McCurry il genio della fotografia legato strettamente a Siena

La sua filosofia: "Ho migliaia di immagini sfuocate e occasioni mancate, ma dagli errori si impara. Mai demordere"

Marco Decandia

20 Novembre 2025, 06:30

Steve McCurry

Steve McCurry, uno dei più grandi fotografi viventi, continua a intrecciare il suo percorso con l’Italia e, in modo particolare, con Siena. La città del Palio rappresenta per lui non solo un luogo di affetto, ma anche uno dei pilastri del suo riconoscimento internazionale. Nel 2025 l’Università gli ha conferito la laurea magistrale ad honorem in Antropologia e linguaggi dell’immagine, celebrandolo come maestro e narratore delle fragilità umane. Una cerimonia intensa, che ha suggellato un rapporto culturale e umano ormai consolidato.

McCurry, del resto, a Siena è di casa: presenza di spessore del Siena Awards Photo Festival, ne è diventato una figura simbolica. Il suo sguardo, capace di dare voce ai popoli dimenticati e alle vittime invisibili dei conflitti, si sposa perfettamente con lo spirito del festival e con la sensibilità della città. Non a caso, ha più volte dichiarato che considera questo uno dei luoghi che meglio comprendono il valore umano e sociale della fotografia.

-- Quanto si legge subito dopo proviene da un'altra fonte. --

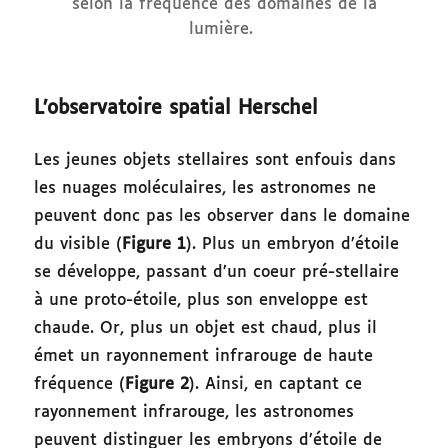
selon la fréquence des domaines de la
lumière.
L’observatoire spatial Herschel
Les jeunes objets stellaires sont enfouis dans
les nuages moléculaires, les astronomes ne
peuvent donc pas les observer dans le domaine
du visible (
Figure 1
). Plus un embryon d’étoile
se développe, passant d’un coeur pré-stellaire
à une proto-étoile, plus son enveloppe est
chaude. Or, plus un objet est chaud, plus il
émet un rayonnement infrarouge de haute
fréquence (
Figure 2
). Ainsi, en captant ce
rayonnement infrarouge, les astronomes
peuvent distinguer les embryons d’étoile de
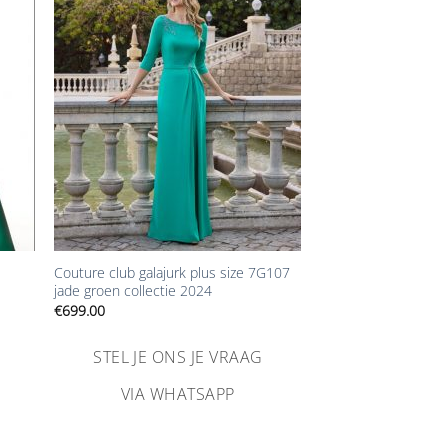
n
Aan
ijst
verlanglijst
gen
toevoegen
+
Couture club galajurk plus size 7G107
jade groen collectie 2024
€
699.00
STEL JE ONS JE VRAAG
VIA WHATSAPP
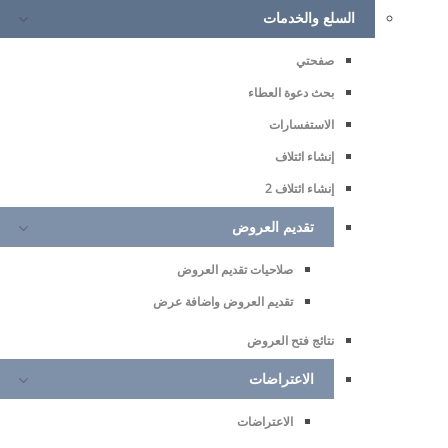
السلع والخدمات
صفحتي
بحث دعوة العطاء
الاستفسارات
إنشاء ائتلاف
إنشاء ائتلاف 2
تقديم العروض
صلاحيات تقديم العروض
تقديم العروض واضافة عرض
نتائج فتح العروض
الاعتراضات
الاعتراضات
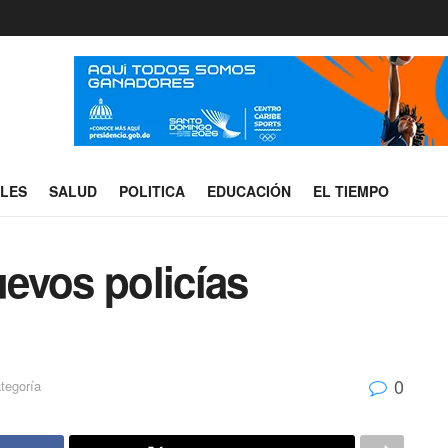
ALES
SALUD
POLITICA
EDUCACIÓN
EL TIEMPO
evos policías
0
tegoría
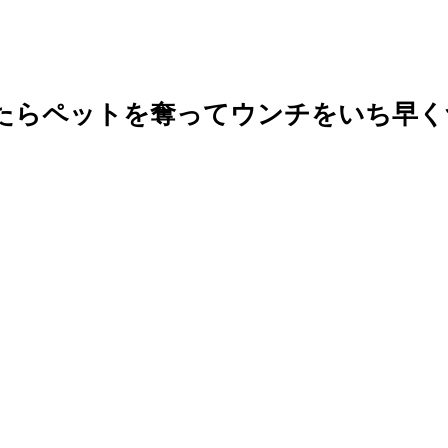
たらペットを奪ってウンチをいち早く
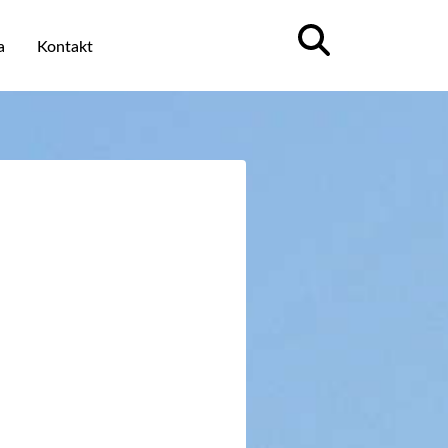
a
Kontakt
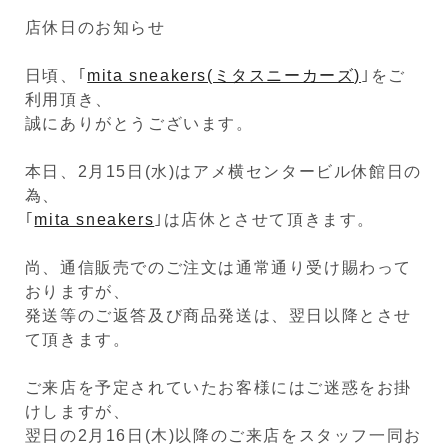
店休日のお知らせ
日頃、｢
mita sneakers(ミタスニーカーズ)
｣をご
利用頂き、
誠にありがとうございます。
本日、2月15日(水)はアメ横センタービル休館日の
為、
｢
mita sneakers
｣は店休とさせて頂きます。
尚、通信販売でのご注文は通常通り受け賜わって
おりますが、
発送等のご返答及び商品発送は、翌日以降とさせ
て頂きます。
ご来店を予定されていたお客様にはご迷惑をお掛
けしますが、
翌日の2月16日(木)以降のご来店をスタッフ一同お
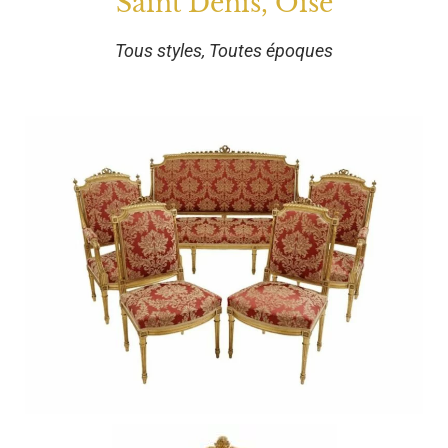
Saint Denis, Oise
Tous styles, Toutes époques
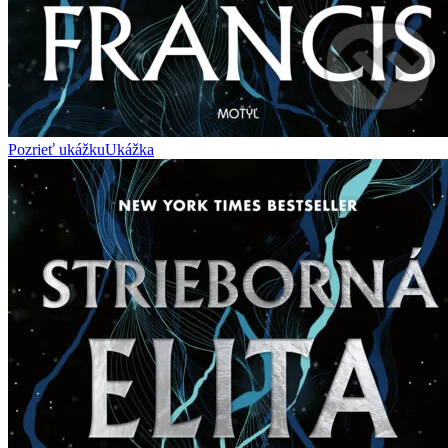
Pozrieť ukážku
Ukážka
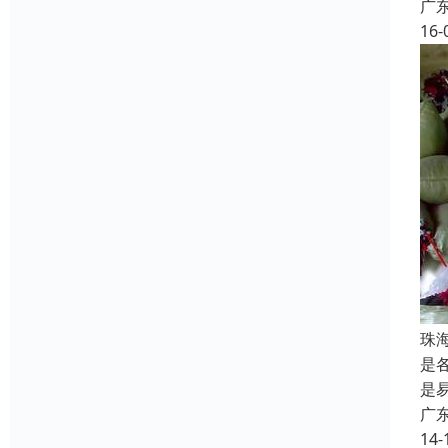
广
16-
珠
是
是
广
14-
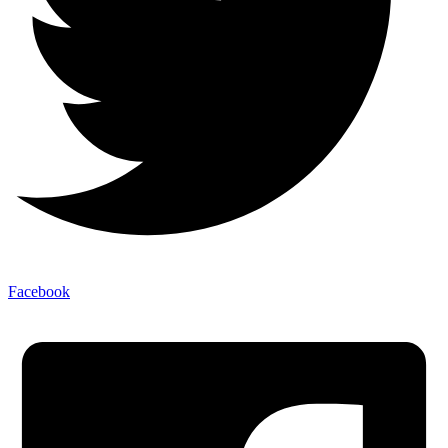
Facebook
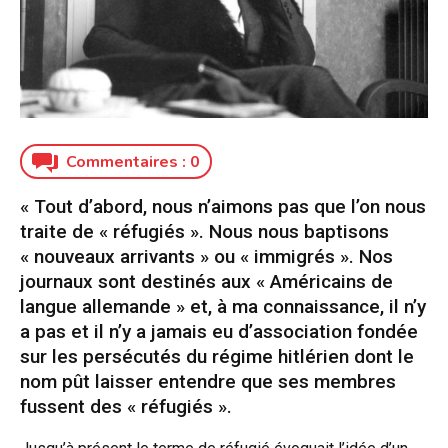
Commentaires :
0
« Tout d’abord, nous n’aimons pas que l’on nous
traite de « réfugiés ». Nous nous baptisons
« nouveaux arrivants » ou « immigrés ». Nos
journaux sont destinés aux « Américains de
langue allemande » et, à ma connaissance, il n’y
a pas et il n’y a jamais eu d’association fondée
sur les persécutés du régime hitlérien dont le
nom pût laisser entendre que ses membres
fussent des « réfugiés ».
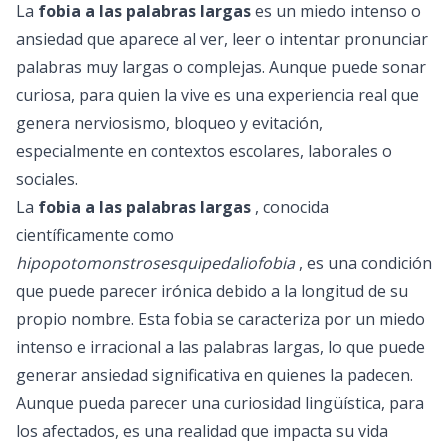
La
fobia a las palabras largas
es un miedo intenso o
ansiedad que aparece al ver, leer o intentar pronunciar
palabras muy largas o complejas. Aunque puede sonar
curiosa, para quien la vive es una experiencia real que
genera nerviosismo, bloqueo y evitación,
especialmente en contextos escolares, laborales o
sociales.
La
fobia a las palabras largas
, conocida
científicamente como
hipopotomonstrosesquipedaliofobia
, es una condición
que puede parecer irónica debido a la longitud de su
propio nombre. Esta fobia se caracteriza por un miedo
intenso e irracional a las palabras largas, lo que puede
generar ansiedad significativa en quienes la padecen.
Aunque pueda parecer una curiosidad lingüística, para
los afectados, es una realidad que impacta su vida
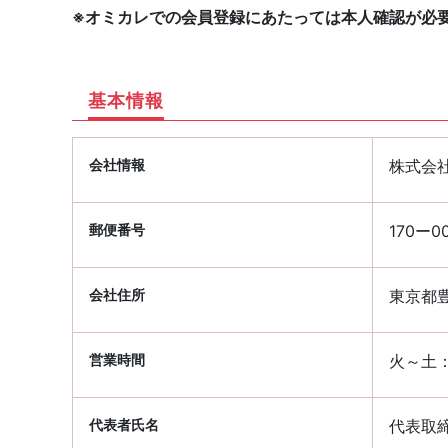
※オミカレでの会員登録にあたっては本人確認が必
基本情報
会社情報
株式会社K
郵便番号
170ー0
会社住所
東京都豊
営業時間
火～土：1
代表者氏名
代表取締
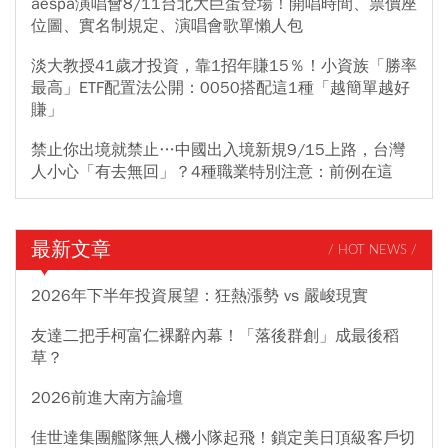
aespa演唱會8/11台北大巨蛋登場！開唱時間、票價座
位圖、實名制規定、演唱會歌單懶人包
淡大教授41歲才投資，靠1招年賺15％！小資族「勝率
最高」ETF配置法公開：0050搭配這1種「越簡單越好
賺」
禁止你出境就禁止…中國出入境新規9/15上路，台灣
人小心「有去無回」？4種職業特別注意：前例在這
最新文章
/ HOT NEWS /
2026年下半年投資展望：狂熱漲勢 vs 嚴峻現實
友達二把手柯富仁裸辭內幕！「落後群創」成最後稻
草？
2026前進大南方論壇
佳世達集團艦隊無人機小隊起飛！鎖定美日頂級客戶切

Mentre Siena lo celebra, lui continua a condividere la parte più autentica del suo mestiere. Lo ha fatto anche a Firenze, durante l’Explorer Symposium della Fondazione Stefano Ricci, dove ha ricordato che non esiste foto perfetta senza pazienza: "Ho migliaia di foto sfuocate e un sacco di occasioni mancate. Ma dagli errori si impara. Bisogna insistere, restare ottimisti e aspettare che tutto si metta al posto giusto. Solo allora arriva il momento perfetto". Parole che rivelano la sua filosofia: la fotografia come attesa, umiltà, dedizione. Sul palco fiorentino McCurry si è definito ancora una volta un “giramondo”, ripercorrendo il viaggio che dagli studi di cinematografia a Philadelphia lo portò in India e Pakistan, fino a documentare l’invasione sovietica dell’Afghanistan. Da quel percorso nacque, nel 1984, la foto che ha segnato la sua carriera: il ritratto di Sharbat Gula, la Afghan girl, immagine-simbolo capace di raccontare al mondo intero la vulnerabilità dei profughi.